(Stored data entries)
####################

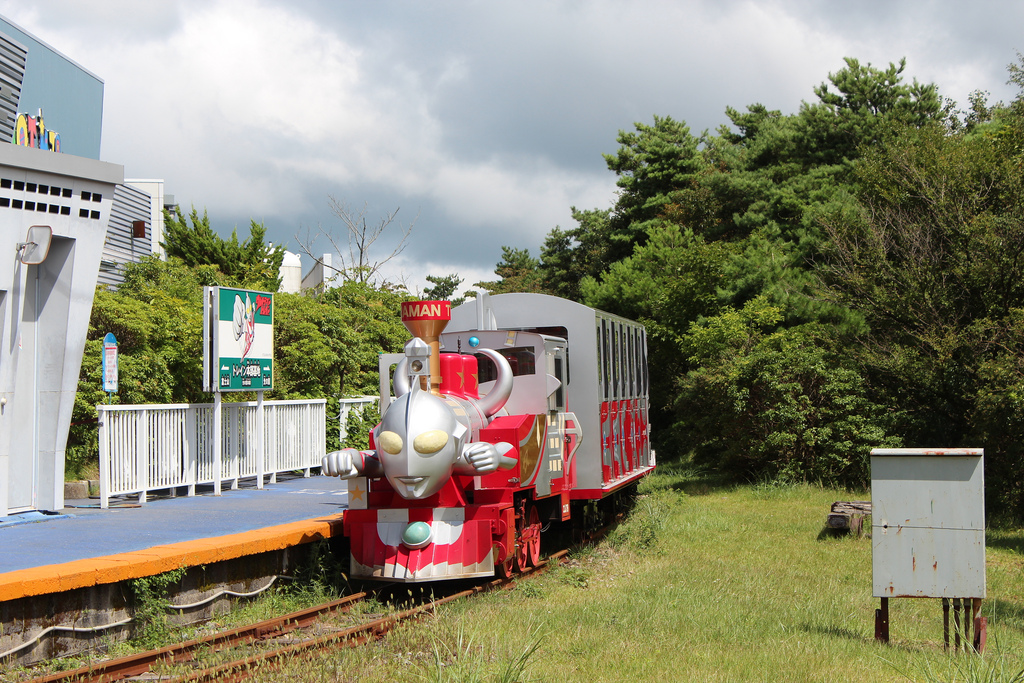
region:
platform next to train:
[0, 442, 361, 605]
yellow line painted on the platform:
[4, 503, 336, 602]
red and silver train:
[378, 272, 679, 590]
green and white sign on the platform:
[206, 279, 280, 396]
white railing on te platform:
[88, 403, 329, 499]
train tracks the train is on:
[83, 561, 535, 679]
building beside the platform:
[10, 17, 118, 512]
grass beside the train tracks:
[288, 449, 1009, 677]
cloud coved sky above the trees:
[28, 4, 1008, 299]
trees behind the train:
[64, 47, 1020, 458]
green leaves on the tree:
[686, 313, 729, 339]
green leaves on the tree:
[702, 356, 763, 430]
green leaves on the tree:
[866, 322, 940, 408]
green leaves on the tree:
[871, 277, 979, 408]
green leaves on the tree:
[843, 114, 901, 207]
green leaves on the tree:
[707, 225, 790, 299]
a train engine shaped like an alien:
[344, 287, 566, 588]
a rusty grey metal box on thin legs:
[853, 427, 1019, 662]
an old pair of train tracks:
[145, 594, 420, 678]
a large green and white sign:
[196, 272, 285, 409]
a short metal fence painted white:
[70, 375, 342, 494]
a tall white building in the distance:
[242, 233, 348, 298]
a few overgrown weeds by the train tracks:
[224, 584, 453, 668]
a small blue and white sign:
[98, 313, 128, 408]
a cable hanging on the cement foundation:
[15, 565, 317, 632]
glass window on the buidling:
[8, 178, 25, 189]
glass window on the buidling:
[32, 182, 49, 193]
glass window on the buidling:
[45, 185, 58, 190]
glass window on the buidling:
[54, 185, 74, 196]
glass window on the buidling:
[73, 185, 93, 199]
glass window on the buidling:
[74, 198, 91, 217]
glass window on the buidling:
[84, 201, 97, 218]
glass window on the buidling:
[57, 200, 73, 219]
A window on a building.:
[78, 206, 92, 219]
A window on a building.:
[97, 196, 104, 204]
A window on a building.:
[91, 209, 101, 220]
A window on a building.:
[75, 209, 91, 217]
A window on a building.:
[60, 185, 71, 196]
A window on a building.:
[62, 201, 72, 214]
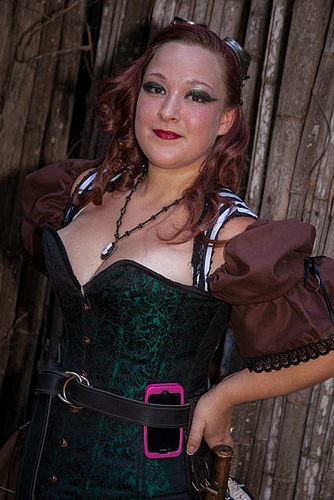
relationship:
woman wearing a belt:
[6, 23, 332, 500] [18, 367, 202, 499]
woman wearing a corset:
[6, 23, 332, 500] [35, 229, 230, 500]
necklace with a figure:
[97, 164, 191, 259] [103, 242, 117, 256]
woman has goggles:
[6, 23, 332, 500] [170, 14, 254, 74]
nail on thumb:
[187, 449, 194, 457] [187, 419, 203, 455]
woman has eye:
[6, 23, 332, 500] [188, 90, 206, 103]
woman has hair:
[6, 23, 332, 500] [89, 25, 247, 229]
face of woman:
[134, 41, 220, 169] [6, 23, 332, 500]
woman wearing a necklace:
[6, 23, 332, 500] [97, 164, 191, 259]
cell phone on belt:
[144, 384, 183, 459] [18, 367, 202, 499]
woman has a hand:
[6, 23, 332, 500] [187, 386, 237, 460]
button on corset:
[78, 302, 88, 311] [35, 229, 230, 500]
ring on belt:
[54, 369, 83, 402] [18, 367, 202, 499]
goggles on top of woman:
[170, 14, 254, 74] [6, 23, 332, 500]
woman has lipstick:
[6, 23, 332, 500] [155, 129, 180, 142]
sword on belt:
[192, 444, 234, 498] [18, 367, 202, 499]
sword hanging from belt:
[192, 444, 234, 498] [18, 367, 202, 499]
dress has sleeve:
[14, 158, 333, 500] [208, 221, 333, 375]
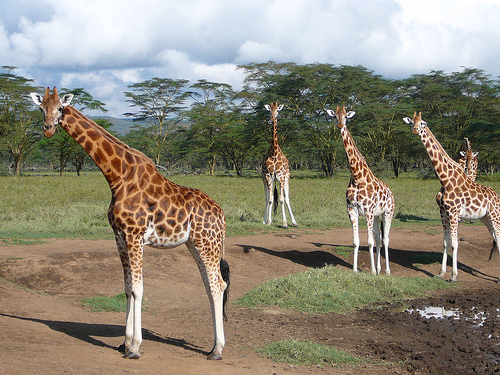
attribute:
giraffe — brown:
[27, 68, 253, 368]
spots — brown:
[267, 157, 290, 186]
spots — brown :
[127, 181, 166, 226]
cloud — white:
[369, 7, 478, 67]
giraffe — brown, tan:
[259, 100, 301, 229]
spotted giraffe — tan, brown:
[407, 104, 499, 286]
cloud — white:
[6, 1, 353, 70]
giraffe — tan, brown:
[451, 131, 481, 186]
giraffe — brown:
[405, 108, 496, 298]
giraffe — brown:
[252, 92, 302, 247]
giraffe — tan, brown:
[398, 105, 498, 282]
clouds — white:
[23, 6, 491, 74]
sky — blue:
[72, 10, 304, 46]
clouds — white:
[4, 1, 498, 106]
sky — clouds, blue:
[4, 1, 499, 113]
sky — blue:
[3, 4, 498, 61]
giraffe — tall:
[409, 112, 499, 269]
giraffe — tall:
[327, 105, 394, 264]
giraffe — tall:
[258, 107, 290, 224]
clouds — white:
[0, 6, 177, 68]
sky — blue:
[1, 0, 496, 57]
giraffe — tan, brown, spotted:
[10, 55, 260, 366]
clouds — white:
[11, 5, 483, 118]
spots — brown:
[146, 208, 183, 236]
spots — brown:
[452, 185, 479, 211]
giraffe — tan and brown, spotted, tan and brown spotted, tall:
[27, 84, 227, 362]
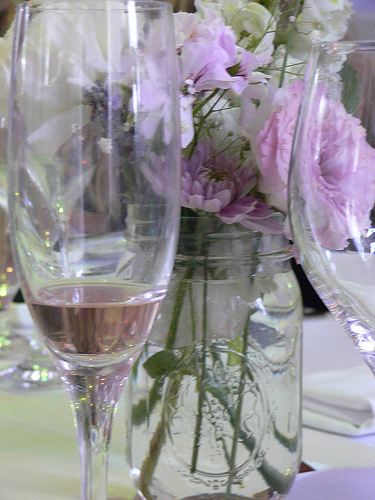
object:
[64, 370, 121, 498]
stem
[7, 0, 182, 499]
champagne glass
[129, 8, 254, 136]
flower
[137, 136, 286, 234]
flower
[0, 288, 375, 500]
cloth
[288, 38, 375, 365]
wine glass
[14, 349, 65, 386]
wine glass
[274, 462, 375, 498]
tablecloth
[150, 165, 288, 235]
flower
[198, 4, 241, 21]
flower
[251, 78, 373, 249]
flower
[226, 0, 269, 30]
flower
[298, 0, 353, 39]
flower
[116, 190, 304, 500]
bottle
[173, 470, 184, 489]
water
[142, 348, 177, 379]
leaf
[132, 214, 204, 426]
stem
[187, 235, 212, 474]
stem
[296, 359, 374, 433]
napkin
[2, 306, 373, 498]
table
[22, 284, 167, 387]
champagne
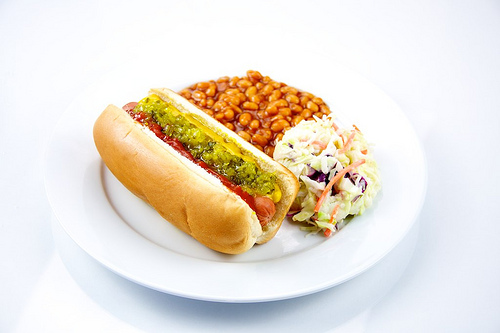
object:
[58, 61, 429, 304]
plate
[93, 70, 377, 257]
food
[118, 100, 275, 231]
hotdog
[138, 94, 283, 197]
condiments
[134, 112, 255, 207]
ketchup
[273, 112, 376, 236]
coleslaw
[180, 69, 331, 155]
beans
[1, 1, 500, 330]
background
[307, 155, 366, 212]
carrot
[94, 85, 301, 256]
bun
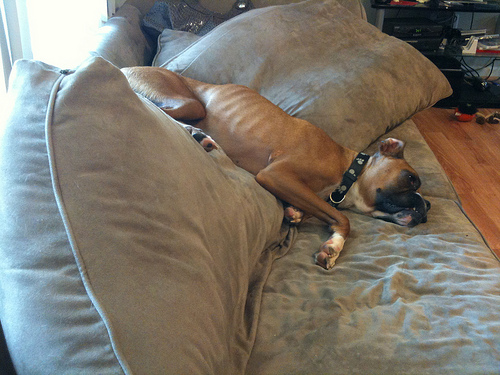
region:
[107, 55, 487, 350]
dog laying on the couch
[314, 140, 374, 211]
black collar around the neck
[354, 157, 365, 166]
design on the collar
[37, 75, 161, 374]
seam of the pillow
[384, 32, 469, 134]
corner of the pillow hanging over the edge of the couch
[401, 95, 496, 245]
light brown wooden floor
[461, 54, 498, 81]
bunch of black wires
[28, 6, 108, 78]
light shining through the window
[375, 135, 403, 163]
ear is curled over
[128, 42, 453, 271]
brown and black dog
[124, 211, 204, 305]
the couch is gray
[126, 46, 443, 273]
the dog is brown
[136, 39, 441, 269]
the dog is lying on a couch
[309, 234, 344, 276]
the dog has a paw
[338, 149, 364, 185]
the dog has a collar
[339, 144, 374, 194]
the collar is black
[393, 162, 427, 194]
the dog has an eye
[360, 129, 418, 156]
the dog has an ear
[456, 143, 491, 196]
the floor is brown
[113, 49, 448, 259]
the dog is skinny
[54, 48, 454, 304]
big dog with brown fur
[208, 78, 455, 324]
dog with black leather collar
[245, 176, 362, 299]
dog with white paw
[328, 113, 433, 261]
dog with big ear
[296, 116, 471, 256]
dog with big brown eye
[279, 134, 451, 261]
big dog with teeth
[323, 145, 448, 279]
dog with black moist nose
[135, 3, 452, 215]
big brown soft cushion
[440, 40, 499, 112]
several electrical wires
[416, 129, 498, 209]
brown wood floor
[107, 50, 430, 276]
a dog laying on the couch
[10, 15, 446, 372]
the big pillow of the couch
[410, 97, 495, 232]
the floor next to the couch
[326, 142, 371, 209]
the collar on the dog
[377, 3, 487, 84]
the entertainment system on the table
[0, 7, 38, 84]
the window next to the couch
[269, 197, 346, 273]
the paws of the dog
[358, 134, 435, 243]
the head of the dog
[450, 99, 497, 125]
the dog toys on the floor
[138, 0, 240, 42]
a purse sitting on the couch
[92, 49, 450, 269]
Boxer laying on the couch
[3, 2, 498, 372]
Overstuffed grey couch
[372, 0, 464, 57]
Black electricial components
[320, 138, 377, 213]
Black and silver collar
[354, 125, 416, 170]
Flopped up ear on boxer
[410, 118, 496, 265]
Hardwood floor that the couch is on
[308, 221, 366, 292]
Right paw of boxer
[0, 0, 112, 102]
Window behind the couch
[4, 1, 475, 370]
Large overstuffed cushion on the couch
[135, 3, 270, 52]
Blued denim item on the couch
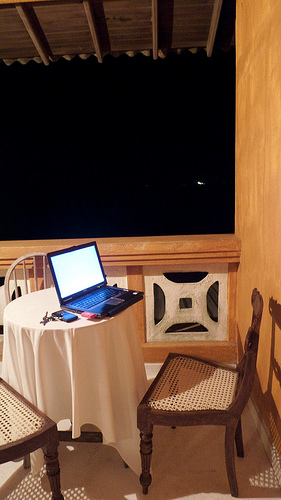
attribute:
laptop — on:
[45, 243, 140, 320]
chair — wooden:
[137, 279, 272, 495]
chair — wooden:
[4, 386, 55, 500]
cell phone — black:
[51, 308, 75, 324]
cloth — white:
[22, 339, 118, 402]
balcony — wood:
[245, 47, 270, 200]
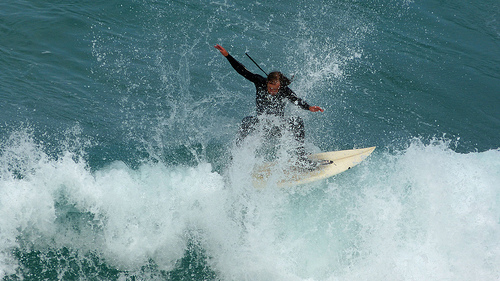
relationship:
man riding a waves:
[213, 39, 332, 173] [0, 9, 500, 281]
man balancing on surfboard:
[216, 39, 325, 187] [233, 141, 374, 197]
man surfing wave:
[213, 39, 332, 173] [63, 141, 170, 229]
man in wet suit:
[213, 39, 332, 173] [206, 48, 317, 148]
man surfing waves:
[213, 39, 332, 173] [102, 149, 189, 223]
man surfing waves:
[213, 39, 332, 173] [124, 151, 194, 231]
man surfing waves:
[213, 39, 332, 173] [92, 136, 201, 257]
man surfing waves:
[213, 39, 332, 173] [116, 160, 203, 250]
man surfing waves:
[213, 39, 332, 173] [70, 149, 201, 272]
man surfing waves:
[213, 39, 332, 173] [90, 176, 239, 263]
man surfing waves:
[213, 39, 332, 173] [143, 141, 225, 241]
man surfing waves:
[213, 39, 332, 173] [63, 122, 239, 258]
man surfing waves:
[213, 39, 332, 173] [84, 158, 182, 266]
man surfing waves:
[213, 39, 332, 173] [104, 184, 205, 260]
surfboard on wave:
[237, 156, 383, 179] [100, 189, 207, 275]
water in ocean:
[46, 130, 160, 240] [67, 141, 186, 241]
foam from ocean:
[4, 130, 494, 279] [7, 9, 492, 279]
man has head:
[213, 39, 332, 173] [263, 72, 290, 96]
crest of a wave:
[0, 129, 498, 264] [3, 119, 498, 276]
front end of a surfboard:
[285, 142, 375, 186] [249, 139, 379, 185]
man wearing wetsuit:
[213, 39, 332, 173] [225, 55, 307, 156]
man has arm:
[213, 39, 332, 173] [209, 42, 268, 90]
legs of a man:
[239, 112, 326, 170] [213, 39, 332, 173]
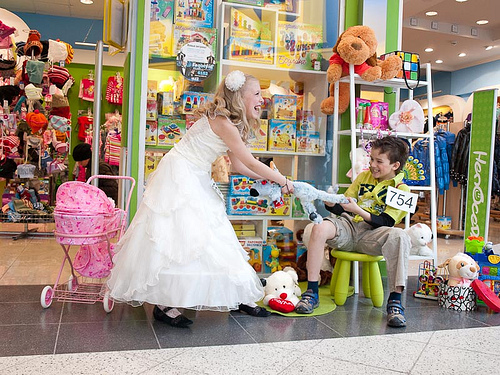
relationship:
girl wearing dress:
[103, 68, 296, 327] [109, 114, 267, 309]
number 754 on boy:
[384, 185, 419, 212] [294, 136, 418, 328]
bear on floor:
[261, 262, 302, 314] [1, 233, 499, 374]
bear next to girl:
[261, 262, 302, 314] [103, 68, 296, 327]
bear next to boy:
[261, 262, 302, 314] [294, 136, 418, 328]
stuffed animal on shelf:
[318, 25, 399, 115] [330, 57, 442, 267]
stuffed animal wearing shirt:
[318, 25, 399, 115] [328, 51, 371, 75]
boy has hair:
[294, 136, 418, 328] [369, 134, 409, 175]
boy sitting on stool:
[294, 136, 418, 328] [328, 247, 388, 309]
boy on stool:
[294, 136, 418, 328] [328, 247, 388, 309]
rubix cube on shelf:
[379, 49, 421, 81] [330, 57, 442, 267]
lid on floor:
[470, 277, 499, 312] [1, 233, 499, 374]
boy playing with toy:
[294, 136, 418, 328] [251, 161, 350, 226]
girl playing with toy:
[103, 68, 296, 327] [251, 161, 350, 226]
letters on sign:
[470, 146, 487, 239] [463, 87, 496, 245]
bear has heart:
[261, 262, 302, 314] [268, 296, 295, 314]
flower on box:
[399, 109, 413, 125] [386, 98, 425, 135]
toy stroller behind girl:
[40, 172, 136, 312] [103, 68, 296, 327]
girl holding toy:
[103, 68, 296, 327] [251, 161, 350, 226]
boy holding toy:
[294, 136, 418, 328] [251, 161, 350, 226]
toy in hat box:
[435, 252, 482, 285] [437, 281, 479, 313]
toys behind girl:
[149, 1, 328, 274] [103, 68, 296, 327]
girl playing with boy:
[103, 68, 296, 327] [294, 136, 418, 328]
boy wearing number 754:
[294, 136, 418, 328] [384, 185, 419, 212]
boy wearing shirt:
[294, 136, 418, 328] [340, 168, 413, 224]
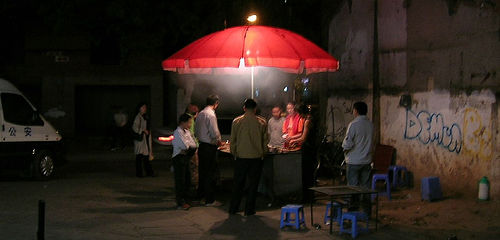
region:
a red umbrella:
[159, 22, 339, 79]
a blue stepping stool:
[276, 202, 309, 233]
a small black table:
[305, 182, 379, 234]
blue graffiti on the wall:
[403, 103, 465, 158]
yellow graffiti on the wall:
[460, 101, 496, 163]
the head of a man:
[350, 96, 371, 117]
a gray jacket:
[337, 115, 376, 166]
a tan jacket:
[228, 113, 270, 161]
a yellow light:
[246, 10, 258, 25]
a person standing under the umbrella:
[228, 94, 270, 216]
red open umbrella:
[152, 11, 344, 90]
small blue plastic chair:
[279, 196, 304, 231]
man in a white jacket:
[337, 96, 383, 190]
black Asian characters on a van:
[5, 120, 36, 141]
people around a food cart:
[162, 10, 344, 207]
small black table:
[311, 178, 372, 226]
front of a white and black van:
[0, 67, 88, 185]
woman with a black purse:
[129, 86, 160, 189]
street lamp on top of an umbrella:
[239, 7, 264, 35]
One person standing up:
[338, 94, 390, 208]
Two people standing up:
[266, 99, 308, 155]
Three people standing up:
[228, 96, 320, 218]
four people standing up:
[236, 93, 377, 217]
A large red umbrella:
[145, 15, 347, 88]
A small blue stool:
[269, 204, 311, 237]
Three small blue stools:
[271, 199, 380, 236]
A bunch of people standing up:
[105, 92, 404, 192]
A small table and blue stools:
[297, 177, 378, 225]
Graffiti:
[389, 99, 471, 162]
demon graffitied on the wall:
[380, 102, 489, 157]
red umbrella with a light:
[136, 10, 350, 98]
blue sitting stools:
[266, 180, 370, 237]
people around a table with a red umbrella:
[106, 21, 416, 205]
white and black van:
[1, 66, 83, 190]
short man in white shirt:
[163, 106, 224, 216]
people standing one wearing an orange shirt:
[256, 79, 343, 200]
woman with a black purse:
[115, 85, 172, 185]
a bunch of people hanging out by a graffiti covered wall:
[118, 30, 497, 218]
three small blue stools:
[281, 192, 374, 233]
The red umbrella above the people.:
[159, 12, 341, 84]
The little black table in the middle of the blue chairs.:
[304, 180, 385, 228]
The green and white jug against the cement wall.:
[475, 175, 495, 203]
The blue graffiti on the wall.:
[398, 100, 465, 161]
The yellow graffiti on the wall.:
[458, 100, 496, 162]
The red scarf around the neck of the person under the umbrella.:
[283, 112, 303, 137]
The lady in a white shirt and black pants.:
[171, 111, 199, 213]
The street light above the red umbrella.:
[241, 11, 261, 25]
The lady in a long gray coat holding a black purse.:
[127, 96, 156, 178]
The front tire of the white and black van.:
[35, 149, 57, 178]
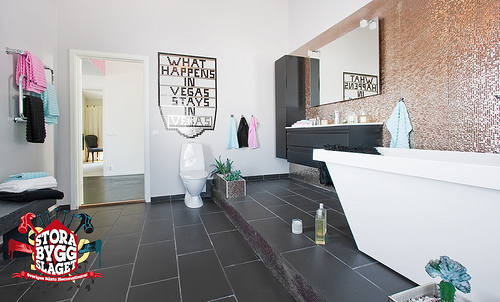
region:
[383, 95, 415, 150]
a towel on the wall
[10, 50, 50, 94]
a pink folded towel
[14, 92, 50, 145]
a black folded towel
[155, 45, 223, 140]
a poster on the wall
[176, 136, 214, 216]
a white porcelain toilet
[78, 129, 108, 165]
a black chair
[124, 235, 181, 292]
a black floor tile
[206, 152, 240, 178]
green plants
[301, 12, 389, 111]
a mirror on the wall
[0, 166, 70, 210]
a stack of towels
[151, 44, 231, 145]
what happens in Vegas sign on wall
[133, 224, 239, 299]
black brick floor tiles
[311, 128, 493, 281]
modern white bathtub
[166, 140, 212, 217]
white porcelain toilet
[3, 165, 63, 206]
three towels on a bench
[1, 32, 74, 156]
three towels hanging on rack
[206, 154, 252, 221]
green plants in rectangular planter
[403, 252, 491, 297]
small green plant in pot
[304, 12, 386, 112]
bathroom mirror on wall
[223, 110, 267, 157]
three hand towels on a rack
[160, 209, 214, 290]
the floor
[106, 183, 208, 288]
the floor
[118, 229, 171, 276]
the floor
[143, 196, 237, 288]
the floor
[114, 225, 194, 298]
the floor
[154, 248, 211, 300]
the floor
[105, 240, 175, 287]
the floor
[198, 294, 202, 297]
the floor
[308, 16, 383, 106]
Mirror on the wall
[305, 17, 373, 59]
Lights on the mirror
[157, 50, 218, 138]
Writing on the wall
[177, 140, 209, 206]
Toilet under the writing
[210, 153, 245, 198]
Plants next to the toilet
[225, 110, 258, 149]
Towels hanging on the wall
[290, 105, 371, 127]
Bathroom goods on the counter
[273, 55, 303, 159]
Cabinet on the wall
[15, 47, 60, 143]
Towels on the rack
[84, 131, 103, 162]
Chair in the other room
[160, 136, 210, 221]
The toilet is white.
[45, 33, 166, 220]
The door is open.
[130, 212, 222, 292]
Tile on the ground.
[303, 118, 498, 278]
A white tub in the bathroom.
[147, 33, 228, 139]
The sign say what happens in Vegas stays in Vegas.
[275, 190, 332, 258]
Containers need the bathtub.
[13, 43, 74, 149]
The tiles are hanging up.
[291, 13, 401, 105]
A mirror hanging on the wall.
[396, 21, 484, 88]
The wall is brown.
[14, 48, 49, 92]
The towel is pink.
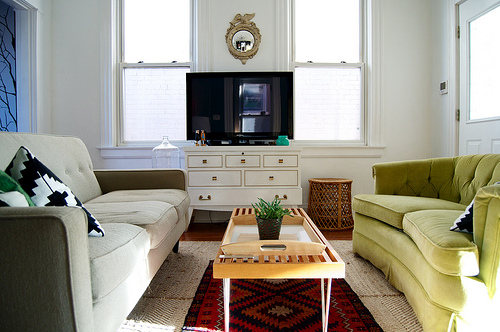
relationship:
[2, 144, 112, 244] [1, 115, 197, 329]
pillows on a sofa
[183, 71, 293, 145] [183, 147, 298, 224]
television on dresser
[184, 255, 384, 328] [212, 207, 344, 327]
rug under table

####################

Required action:
Could you give the rows from the line containing "[130, 212, 222, 292]" through the line containing "A mirror hanging on the wall.", inclusive, as a numbered list with blank lines omitted?

Written answer:
1. [130, 212, 222, 292]
2. Tile on the ground.
3. [303, 118, 498, 278]
4. A white tub in the bathroom.
5. [147, 33, 228, 139]
6. The sign say what happens in Vegas stays in Vegas.
7. [275, 190, 332, 258]
8. Containers need the bathtub.
9. [13, 43, 74, 149]
10. The tiles are hanging up.
11. [291, 13, 401, 105]
12. A mirror hanging on the wall.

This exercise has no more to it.